The first trial began with an unnerving scene. Zubrod sat in an office with the parents of a desperately ill child. The mood was bleak, since the leukemia had not responded to earlier treatments, and the victim lay in a nearby room, her burden of malignant cells growing by the hour. The parents faced a daunting decision -- what should be done next? A new drug, 6-azauracil, had been synthesised and tested on laboratory animals, but no one knew whether it would help or harm the patient.

Zubrod had two goals: provide the patient with the best available treatment, and gather data to improve the treatment of future patients. His proposal must have shocked the parents. In deciding whether to administer or withhold the new drug, he would rely on random chance -- virtually, a roll of the dice.

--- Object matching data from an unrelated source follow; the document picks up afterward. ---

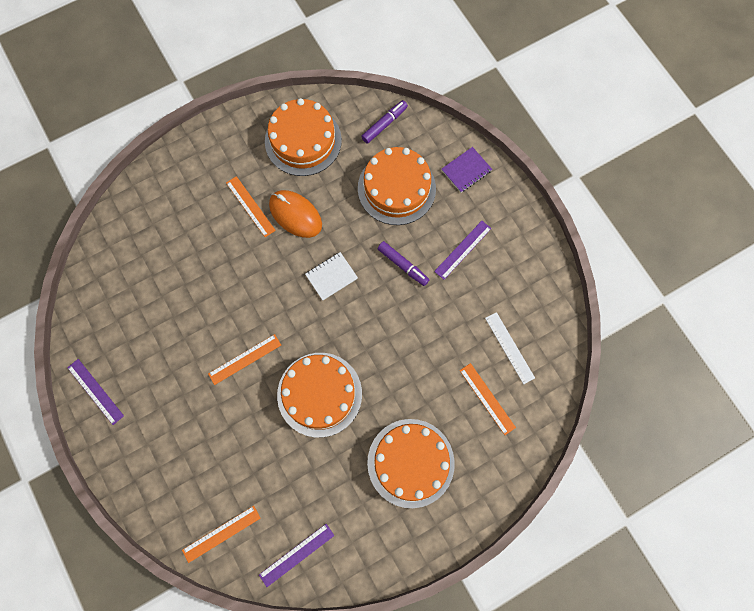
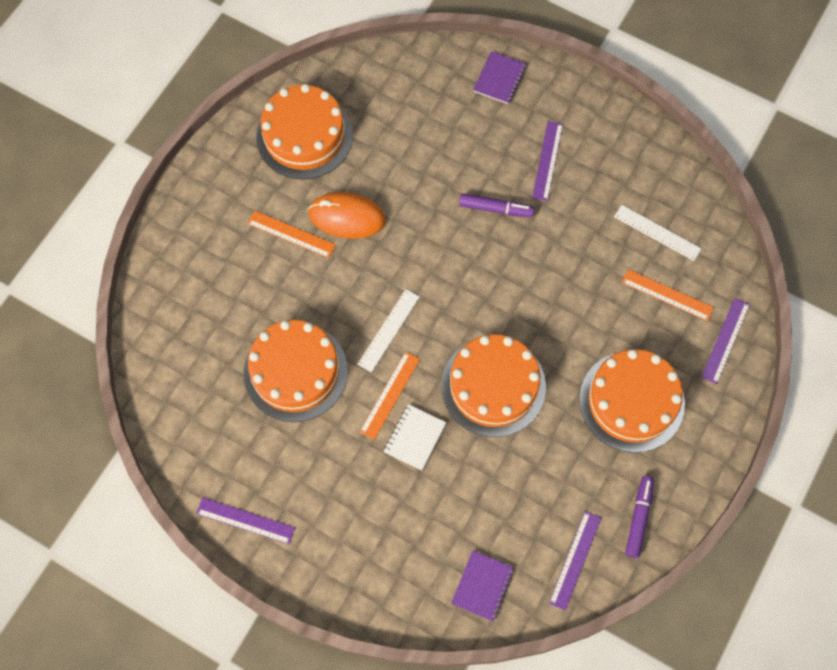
camera: 30 degrees left, 5 degrees down
orange ruler [182,506,261,563] -> purple notebook [451,550,514,621]
white notebook [305,252,358,300] -> white notebook moved to [384,404,447,471]
orange cake [358,147,436,225] -> orange cake moved to [243,320,348,422]
purple marker [361,100,408,143] -> purple marker moved to [625,476,654,558]
none -> white ruler [357,289,420,372]
none -> purple ruler [701,298,750,384]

The parents of thirty-nine patients agreed to enter their children as subjects in an experiment no different in concept from those done on laboratory animals. This study, the world's first randomised clinical trial of cancer therapy, showed that while 6-azauracil lowered the number of malignant cells in a patient's blood, in the long run it caused more harm than benefit. With or without the drug, all the children in the trial died. Zubrod, Frei, and Freireich were discouraged, but they had learned a vital lesson: the new drug did not work, and thus no more victims would suffer needlessly from its toxicity. Zubrod and his colleagues persevered, designing a series of randomised trials that continued for decades.

The Beginning of the End

With each new trial the fund of knowledge grew, leading to ever more effective treatments. A device that separated blood into its various components helped to control the anaemia, infections, and hemorrhaging that killed so many patients. Physicians also discovered the benefits of multi-drug therapy: if tumour cells became resistant to one agent, a combination of two or more administered at the same time might increase the likelihood of cure. Chemotherapy bottles

Each round of treatment destroyed a fraction of the malignant cells plus a fraction of the patient's bone marrow and gastro-intestinal tract. By monitoring the dosages and intervals between treatments, oncologists hoped to enhance the likelihood of cure while minimizing the toxic side effects.

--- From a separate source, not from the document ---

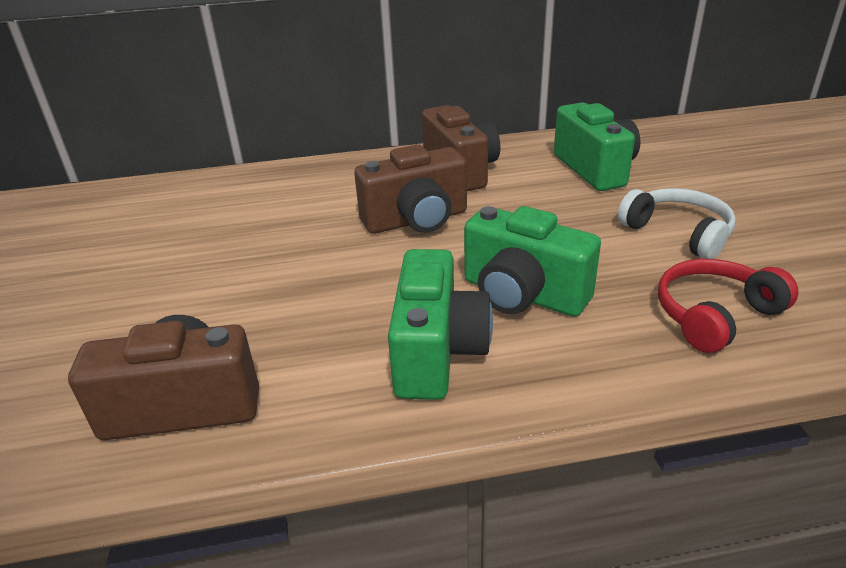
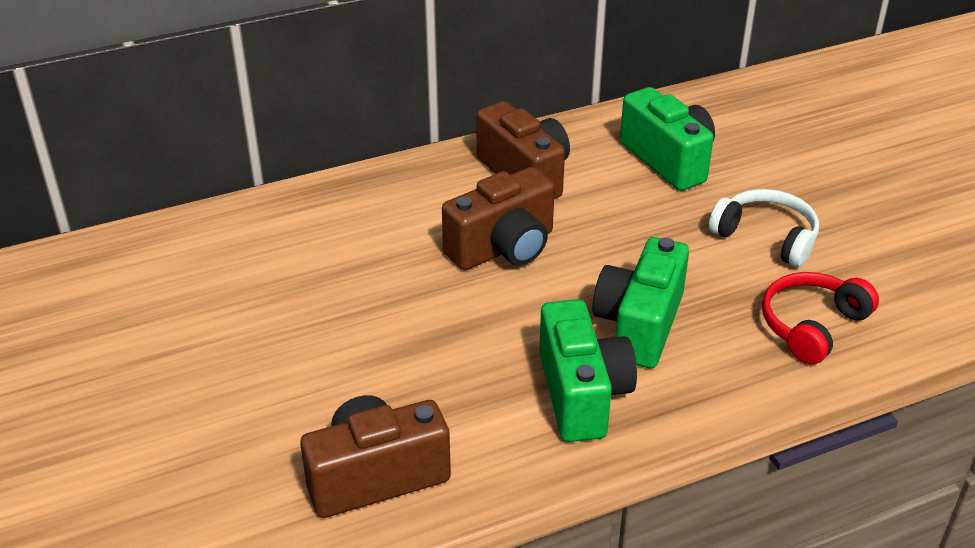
camera: 15 degrees left, 5 degrees up
green camera [464,206,601,317] -> green camera turned 90 degrees clockwise [592,237,689,368]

Each new trial brought new insights, and the survival rates slowly increased. In the first trial described above, the survival curve dropped to zero after fourteen months. In the second trial, some children survived more than four years, but by five years all had died. In 1972, the third trial's survival curve reached a steady plateau: two per cent -- three of the 151 original patients -- had been cured! For the first time in history, the last leukaemic cell had died, leaving the victim to pursue a healthy, productive life. By the fifth trial, which included 265 patients, the cure rate approached twenty per cent.

Over the following decades, survival continued to inch its way upwards. Current regimens now deliver cure rates greater than eighty-five per cent. In addition, detrimental side effects have been greatly reduced, and paediatric oncologists all over the world continue their search for more effective treatments by enrolling many children with leukaemia in clinical trials.

The Risk of Victory

All therapies -- whether administered with a pill, needle, or knife -- pose some risk. Even the antibiotic penicillin, which has saved countless lives, causes a life-threatening reaction in one out of every 10,000 patients. During the early efforts to cure leukaemia, the only remedies were poisons with harrowing side effects, yet the pioneers forged ahead, risking the deaths of some while hoping to save others. They had the wisdom to search for a cure among the most toxic chemicals known to man.

There is no instance in the history of medicine when compassion has served a more noble purpose. But compassion alone was not enough. The doctors also had the clear-eyed, cold-blooded judgment to know that when benign remedies fail, a cruel disease demands an equally cruel treatment.